Was 'forward panic' to blame for what unfolded at Marikana's Scene 2?

11 February 2016 | Story by Newsroom
David Bruce suggested that 'forward panic' might partly explain what motivated police at Scene 2 of the Marikana massacre on 16 August 2012.
David Bruce suggested that 'forward panic' might partly explain what motivated police at Scene 2 of the Marikana massacre on 16 August 2012.

Researcher and writer David Bruce proposed a new theory of what went through the police's minds as he walked a Summer School audience through what has become known an Marikana's 'Scene 2', where 17 miners were shot dead.

Were the police officers who killed 17 miners in the second round of shooting at Marikana on 16 August, 2012, consumed by what sociologists call a 'forward panic'? David Bruce, an independent researcher and writer, offered this theory at a recent UCT Summer School lecture.

In his lecture, he argued that the police action at what has become known as 'Scene 2' at Marikana betrayed some tell-tale signs of 'forward panic', a term coined by US sociologist Randall Collins to describe how confrontational tension can erupt into violence.

Police showed 'a kind of elation'

The story of what happened at Marikana's Scene 2, the bushes and koppies where some miners ran to after the initial shooting, was not reflected in Judge Ian Farlam's Marikana Report, beyond saying that the police's account did not match up with the evidence.

Bruce stitched together his own narrative, using photographic and other evidence, and shared it with a UCT Summer School audience in a lecture titled The Sound of Gunfire: Marikana Scene 2.

Bruce suggested 'forward panic' as a possible explanation for the police's actions at Scene 2.

“A forward panic is not a panic, but has certain features that resemble a panic,” said Bruce, pointing to increased heart rate and so on. But a forward panic lacks the fear embedded in a typical panic.

“In the penultimate moment, the opponent, [and] the threat that's posed by the opponent falls away. What Collins says is that what comes into play is a range of different emotions, which might include anger, fury, and might also include a type of exuberance,” said Bruce.

“In some ways, what happened at Scene 2 would have followed the classic pattern that Collins describes.”

He illustrated this theory with an example. “Immediately after the shooting, there is this type of bragging, kind of elated mood that is apparent from some of the police involved,” said Bruce, referencing video and audio recordings. “So forward panic might have been an element of what happened at Scene 2.”

Bruce had weighed up three other theories about how and why the striking miners were shot and killed at Scene 2: that the 17 striking miners were killed by police acting in self-defence, that the deaths were deaths in crossfire, and that the deaths were executions.

Miners kraaled in

To illustrate his take on those theories, Bruce showed the Summer School audience photos of the unfolding carnage.
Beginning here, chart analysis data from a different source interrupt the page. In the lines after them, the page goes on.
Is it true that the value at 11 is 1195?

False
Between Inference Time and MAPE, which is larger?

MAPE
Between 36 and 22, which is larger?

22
The audience had a bird's eye view of miners huddled in small groups around the koppie and in the bushes, ostensibly hiding from police, while uniformed gunmen trained weapons in their direction and water cannons were fired around them.

There was evidence of dishonesty by police at Scene 2, said Bruce. Not only was their version of events not accepted by the commission of inquiry, but the police's testimony in fact changed during proceedings. Photographic evidence also proved that police had planted weapons on some of the dead miners' bodies at Scene 2, he asserted.
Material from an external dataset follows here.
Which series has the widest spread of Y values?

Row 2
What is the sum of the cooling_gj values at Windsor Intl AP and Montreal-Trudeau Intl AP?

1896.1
On the self-defence theory, Bruce said there was little if any evidence suggesting that police were under attack from miners at Scene 2, which is where miners had run after the initial volley. As for crossfire, Bruce confirmed that some miners had indeed been caught in crossfire, but this was because they were being shot at by police from all sides – not your usual “cops and robbers” situation, said Bruce.

 As for execution, Bruce noted a miner's testimony that the police shot surrendering miners. However, he explained that ballistics analysis suggested that miners weren't shot in a 'traditional' close-up, kneeling execution style.
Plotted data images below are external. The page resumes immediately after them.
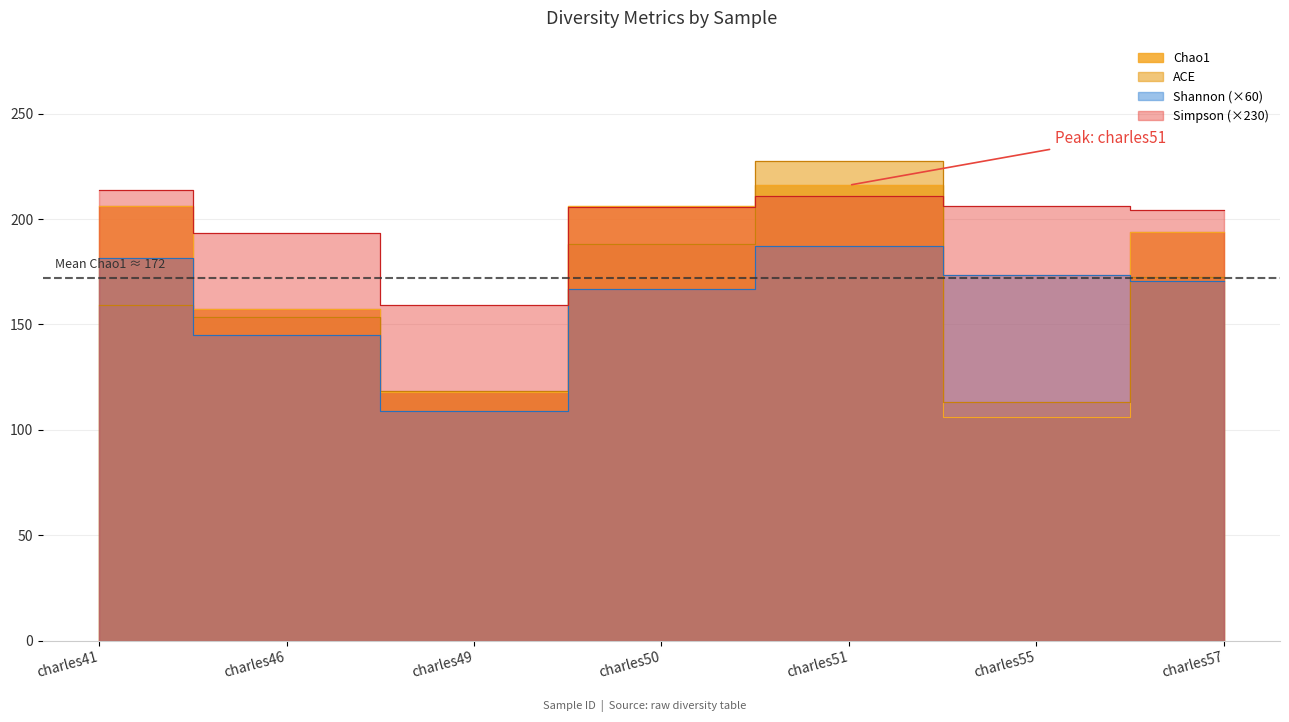

Reading left to right, transcribe all the data shown in this chart.

Chao1: charles41=206.0	charles46=157.2	charles49=118.0	charles50=206.2	charles51=216.0	charles55=106.0	charles57=194.0
ACE: charles41=159.2	charles46=153.3	charles49=118.6	charles50=188.1	charles51=227.7	charles55=113.1	charles57=172.7
Shannon: charles41=181.5	charles46=144.8	charles49=108.8	charles50=167.0	charles51=187.3	charles55=173.3	charles57=170.7
Simpson: charles41=213.6	charles46=193.2	charles49=159.3	charles50=205.6	charles51=210.9	charles55=206.0	charles57=204.1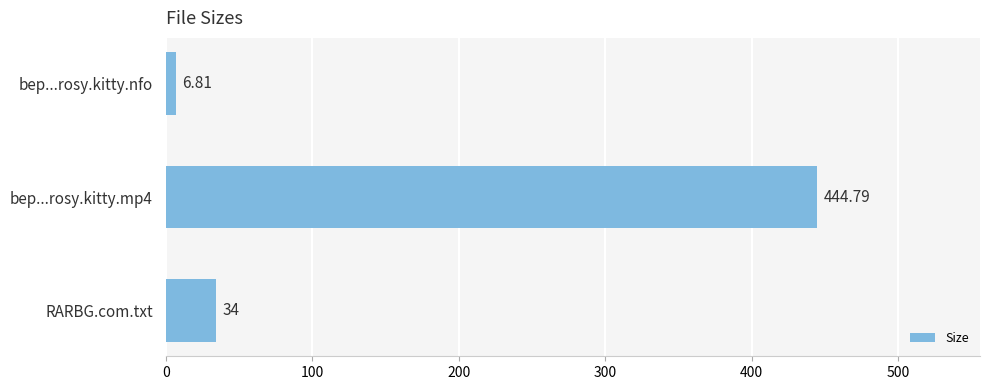

List the labels in order of value, largest first.

bep...rosy.kitty.mp4, RARBG.com.txt, bep...rosy.kitty.nfo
One of the dead was not a miner

Before commencing his main arguments, Bruce cleared up some facts that are not often mentioned in popular conversations about the massacre. Of the 34 people shot dead by police that day, 33 were miners, and one was a man who happened to be with the group of miners at the time.

Then there was a discrepancy in the duration of the Scene 1 shooting (some of these visuals were broadcast on the night of the massacre) and Scene 2 where the first volley, which occurred near a small kraal in front of the koppie on which some miners were gathered, lasted roughly 10 seconds. Here, 17 people were killed. According to Bruce, one man was 250 metres away when a bullet from an R5 rifle hit him.

Minutes later, and about 500 metres or less away, 17 more miners were killed by police at Scene 2, in a series of shots that lasted some 11 minutes. That it took so much longer than the first burst of gunfire, despite a similar number of cartridges being fired at both scenes, was something Bruce noted with interest.

If one could indeed differentiate the Marikana massacre into a Scene 1 and Scene 2, as the Farlam Commission did, Bruce held the events of Scene 2 as “greater atrocity”, if it was possible to distinguish between them.

“There's no accountability as yet from any police shooter,” Bruce concluded. “No police shooter has been charged or prosecuted. No police shooter has, as yet, even been suspended for any of these shootings.”